Turn the text read from every page in the material below into a JSON list of strings, one string per line, with blank lines dropped.
DATA FOR THIS EXERCISE Start Marker
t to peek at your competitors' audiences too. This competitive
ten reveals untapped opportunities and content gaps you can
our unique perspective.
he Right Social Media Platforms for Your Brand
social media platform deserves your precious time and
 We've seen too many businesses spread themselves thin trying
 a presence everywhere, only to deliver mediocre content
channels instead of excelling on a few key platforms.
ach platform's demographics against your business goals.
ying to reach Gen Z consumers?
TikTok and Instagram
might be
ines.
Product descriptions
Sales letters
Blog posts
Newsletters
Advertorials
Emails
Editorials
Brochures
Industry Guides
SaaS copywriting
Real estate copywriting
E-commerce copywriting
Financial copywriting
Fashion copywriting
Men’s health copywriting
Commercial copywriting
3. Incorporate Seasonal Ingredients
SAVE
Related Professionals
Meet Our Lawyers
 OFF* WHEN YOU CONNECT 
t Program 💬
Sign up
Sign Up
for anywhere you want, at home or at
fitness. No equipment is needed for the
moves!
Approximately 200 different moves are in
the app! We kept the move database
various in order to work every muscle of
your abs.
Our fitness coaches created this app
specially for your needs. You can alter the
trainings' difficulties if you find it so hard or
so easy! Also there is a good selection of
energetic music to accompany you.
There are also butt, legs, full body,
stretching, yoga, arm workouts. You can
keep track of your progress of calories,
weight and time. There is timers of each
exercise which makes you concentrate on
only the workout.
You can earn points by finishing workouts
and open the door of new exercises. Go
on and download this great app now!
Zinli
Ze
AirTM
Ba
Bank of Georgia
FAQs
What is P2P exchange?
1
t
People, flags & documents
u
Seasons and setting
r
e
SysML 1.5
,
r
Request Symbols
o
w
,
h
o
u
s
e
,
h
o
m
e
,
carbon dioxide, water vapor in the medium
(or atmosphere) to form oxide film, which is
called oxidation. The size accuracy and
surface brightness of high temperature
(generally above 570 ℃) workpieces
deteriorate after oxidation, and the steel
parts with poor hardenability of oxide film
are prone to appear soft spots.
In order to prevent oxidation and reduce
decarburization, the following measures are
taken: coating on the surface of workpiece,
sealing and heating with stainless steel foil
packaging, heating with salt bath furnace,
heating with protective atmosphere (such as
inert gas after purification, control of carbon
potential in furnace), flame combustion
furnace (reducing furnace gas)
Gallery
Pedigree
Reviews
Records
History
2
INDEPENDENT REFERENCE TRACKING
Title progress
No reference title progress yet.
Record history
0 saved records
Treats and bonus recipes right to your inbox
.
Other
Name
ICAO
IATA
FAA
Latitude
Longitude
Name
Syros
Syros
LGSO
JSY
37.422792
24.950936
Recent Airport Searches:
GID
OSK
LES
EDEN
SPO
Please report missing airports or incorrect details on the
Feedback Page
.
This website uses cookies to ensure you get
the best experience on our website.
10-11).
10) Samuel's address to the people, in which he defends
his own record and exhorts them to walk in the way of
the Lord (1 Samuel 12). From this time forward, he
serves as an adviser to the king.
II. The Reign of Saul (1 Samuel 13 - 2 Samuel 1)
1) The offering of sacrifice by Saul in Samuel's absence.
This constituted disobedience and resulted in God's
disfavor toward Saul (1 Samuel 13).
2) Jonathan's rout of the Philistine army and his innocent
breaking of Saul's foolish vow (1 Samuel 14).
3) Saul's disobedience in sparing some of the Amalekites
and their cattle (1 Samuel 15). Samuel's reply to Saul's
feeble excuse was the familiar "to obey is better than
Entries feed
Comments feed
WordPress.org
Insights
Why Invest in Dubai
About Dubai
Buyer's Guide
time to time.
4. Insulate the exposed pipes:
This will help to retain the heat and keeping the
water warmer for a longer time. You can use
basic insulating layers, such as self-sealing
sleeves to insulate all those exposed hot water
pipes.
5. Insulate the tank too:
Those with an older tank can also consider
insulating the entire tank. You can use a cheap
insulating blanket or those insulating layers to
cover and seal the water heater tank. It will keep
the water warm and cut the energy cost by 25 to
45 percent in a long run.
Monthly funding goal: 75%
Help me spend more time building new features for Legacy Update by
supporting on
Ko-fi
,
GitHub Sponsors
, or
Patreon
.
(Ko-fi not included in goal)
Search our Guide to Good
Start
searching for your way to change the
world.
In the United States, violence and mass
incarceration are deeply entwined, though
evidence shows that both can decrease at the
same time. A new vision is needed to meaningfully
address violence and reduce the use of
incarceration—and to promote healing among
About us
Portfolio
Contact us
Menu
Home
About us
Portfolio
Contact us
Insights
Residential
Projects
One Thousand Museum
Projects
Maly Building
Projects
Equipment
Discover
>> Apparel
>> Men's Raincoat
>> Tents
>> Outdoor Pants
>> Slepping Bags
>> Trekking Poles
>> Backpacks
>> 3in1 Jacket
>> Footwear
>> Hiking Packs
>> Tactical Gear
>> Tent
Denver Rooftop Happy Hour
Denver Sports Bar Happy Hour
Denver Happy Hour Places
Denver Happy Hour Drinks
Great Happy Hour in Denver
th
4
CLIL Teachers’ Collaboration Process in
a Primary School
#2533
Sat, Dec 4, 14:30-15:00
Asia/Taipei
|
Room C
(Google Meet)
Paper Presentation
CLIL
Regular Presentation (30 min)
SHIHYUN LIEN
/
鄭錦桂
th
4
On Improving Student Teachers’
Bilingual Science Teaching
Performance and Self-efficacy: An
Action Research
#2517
DATA FOR THIS EXERCISE End Marker
*EXPECTED OUTPUT*:
[
  "t to peek at your competitors' audiences too. This competitive",
  "ten reveals untapped opportunities and content gaps you can",
  "our unique perspective.",
  "he Right Social Media Platforms for Your Brand",
  "social media platform deserves your precious time and",
  " We've seen too many businesses spread themselves thin trying",
  " a presence everywhere, only to deliver mediocre content",
  "channels instead of excelling on a few key platforms.",
  "ach platform's demographics against your business goals.",
  "ying to reach Gen Z consumers?",
  "TikTok and Instagram",
  "might be",
  "ines.",
  "Product descriptions",
  "Sales letters",
  "Blog posts",
  "Newsletters",
  "Advertorials",
  "Emails",
  "Editorials",
  "Brochures",
  "Industry Guides",
  "SaaS copywriting",
  "Real estate copywriting",
  "E-commerce copywriting",
  "Financial copywriting",
  "Fashion copywriting",
  "Men’s health copywriting",
  "Commercial copywriting",
  "3. Incorporate Seasonal Ingredients",
  "SAVE",
  "Related Professionals",
  "Meet Our Lawyers",
  " OFF* WHEN YOU CONNECT ",
  "t Program 💬",
  "Sign up",
  "Sign Up",
  "for anywhere you want, at home or at",
  "fitness. No equipment is needed for the",
  "moves!",
  "Approximately 200 different moves are in",
  "the app! We kept the move database",
  "various in order to work every muscle of",
  "your abs.",
  "Our fitness coaches created this app",
  "specially for your needs. You can alter the",
  "trainings' difficulties if you find it so hard or",
  "so easy! Also there is a good selection of",
  "energetic music to accompany you.",
  "There are also butt, legs, full body,",
  "stretching, yoga, arm workouts. You can",
  "keep track of your progress of calories,",
  "weight and time. There is timers of each",
  "exercise which makes you concentrate on",
  "only the workout.",
  "You can earn points by finishing workouts",
  "and open the door of new exercises. Go",
  "on and download this great app now!",
  "Zinli",
  "Ze",
  "AirTM",
  "Ba",
  "Bank of Georgia",
  "FAQs",
  "What is P2P exchange?",
  "1",
  "t",
  "People, flags & documents",
  "u",
  "Seasons and setting",
  "r",
  "e",
  "SysML 1.5",
  ",",
  "r",
  "Request Symbols",
  "o",
  "w",
  ",",
  "h",
  "o",
  "u",
  "s",
  "e",
  ",",
  "h",
  "o",
  "m",
  "e",
  ",",
  "carbon dioxide, water vapor in the medium",
  "(or atmosphere) to form oxide film, which is",
  "called oxidation. The size accuracy and",
  "surface brightness of high temperature",
  "(generally above 570 ℃) workpieces",
  "deteriorate after oxidation, and the steel",
  "parts with poor hardenability of oxide film",
  "are prone to appear soft spots.",
  "In order to prevent oxidation and reduce",
  "decarburization, the following measures are",
  "taken: coating on the surface of workpiece,",
  "sealing and heating with stainless steel foil",
  "packaging, heating with salt bath furnace,",
  "heating with protective atmosphere (such as",
  "inert gas after purification, control of carbon",
  "potential in furnace), flame combustion",
  "furnace (reducing furnace gas)",
  "Gallery",
  "Pedigree",
  "Reviews",
  "Records",
  "History",
  "2",
  "INDEPENDENT REFERENCE TRACKING",
  "Title progress",
  "No reference title progress yet.",
  "Record history",
  "0 saved records",
  "Treats and bonus recipes right to your inbox",
  ".",
  "Other",
  "Name",
  "ICAO",
  "IATA",
  "FAA",
  "Latitude",
  "Longitude",
  "Name",
  "Syros",
  "Syros",
  "LGSO",
  "JSY",
  "37.422792",
  "24.950936",
  "Recent Airport Searches:",
  "GID",
  "OSK",
  "LES",
  "EDEN",
  "SPO",
  "Please report missing airports or incorrect details on the",
  "Feedback Page",
  ".",
  "This website uses cookies to ensure you get",
  "the best experience on our website.",
  "10-11).",
  "10) Samuel's address to the people, in which he defends",
  "his own record and exhorts them to walk in the way of",
  "the Lord (1 Samuel 12). From this time forward, he",
  "serves as an adviser to the king.",
  "II. The Reign of Saul (1 Samuel 13 - 2 Samuel 1)",
  "1) The offering of sacrifice by Saul in Samuel's absence.",
  "This constituted disobedience and resulted in God's",
  "disfavor toward Saul (1 Samuel 13).",
  "2) Jonathan's rout of the Philistine army and his innocent",
  "breaking of Saul's foolish vow (1 Samuel 14).",
  "3) Saul's disobedience in sparing some of the Amalekites",
  "and their cattle (1 Samuel 15). Samuel's reply to Saul's",
  "feeble excuse was the familiar \"to obey is better than",
  "Entries feed",
  "Comments feed",
  "WordPress.org",
  "Insights",
  "Why Invest in Dubai",
  "About Dubai",
  "Buyer's Guide",
  "time to time.",
  "4. Insulate the exposed pipes:",
  "This will help to retain the heat and keeping the",
  "water warmer for a longer time. You can use",
  "basic insulating layers, such as self-sealing",
  "sleeves to insulate all those exposed hot water",
  "pipes.",
  "5. Insulate the tank too:",
  "Those with an older tank can also consider",
  "insulating the entire tank. You can use a cheap",
  "insulating blanket or those insulating layers to",
  "cover and seal the water heater tank. It will keep",
  "the water warm and cut the energy cost by 25 to",
  "45 percent in a long run.",
  "Monthly funding goal: 75%",
  "Help me spend more time building new features for Legacy Update by",
  "supporting on",
  "Ko-fi",
  ",",
  "GitHub Sponsors",
  ", or",
  "Patreon",
  ".",
  "(Ko-fi not included in goal)",
  "Search our Guide to Good",
  "Start",
  "searching for your way to change the",
  "world.",
  "In the United States, violence and mass",
  "incarceration are deeply entwined, though",
  "evidence shows that both can decrease at the",
  "same time. A new vision is needed to meaningfully",
  "address violence and reduce the use of",
  "incarceration—and to promote healing among",
  "About us",
  "Portfolio",
  "Contact us",
  "Menu",
  "Home",
  "About us",
  "Portfolio",
  "Contact us",
  "Insights",
  "Residential",
  "Projects",
  "One Thousand Museum",
  "Projects",
  "Maly Building",
  "Projects",
  "Equipment",
  "Discover",
  ">> Apparel",
  ">> Men's Raincoat",
  ">> Tents",
  ">> Outdoor Pants",
  ">> Slepping Bags",
  ">> Trekking Poles",
  ">> Backpacks",
  ">> 3in1 Jacket",
  ">> Footwear",
  ">> Hiking Packs",
  ">> Tactical Gear",
  ">> Tent",
  "Denver Rooftop Happy Hour",
  "Denver Sports Bar Happy Hour",
  "Denver Happy Hour Places",
  "Denver Happy Hour Drinks",
  "Great Happy Hour in Denver",
  "th",
  "4",
  "CLIL Teachers’ Collaboration Process in",
  "a Primary School",
  "#2533",
  "Sat, Dec 4, 14:30-15:00",
  "Asia/Taipei",
  "|",
  "Room C",
  "(Google Meet)",
  "Paper Presentation",
  "CLIL",
  "Regular Presentation (30 min)",
  "SHIHYUN LIEN",
  "/",
  "鄭錦桂",
  "th",
  "4",
  "On Improving Student Teachers’",
  "Bilingual Science Teaching",
  "Performance and Self-efficacy: An",
  "Action Research",
  "#2517"
]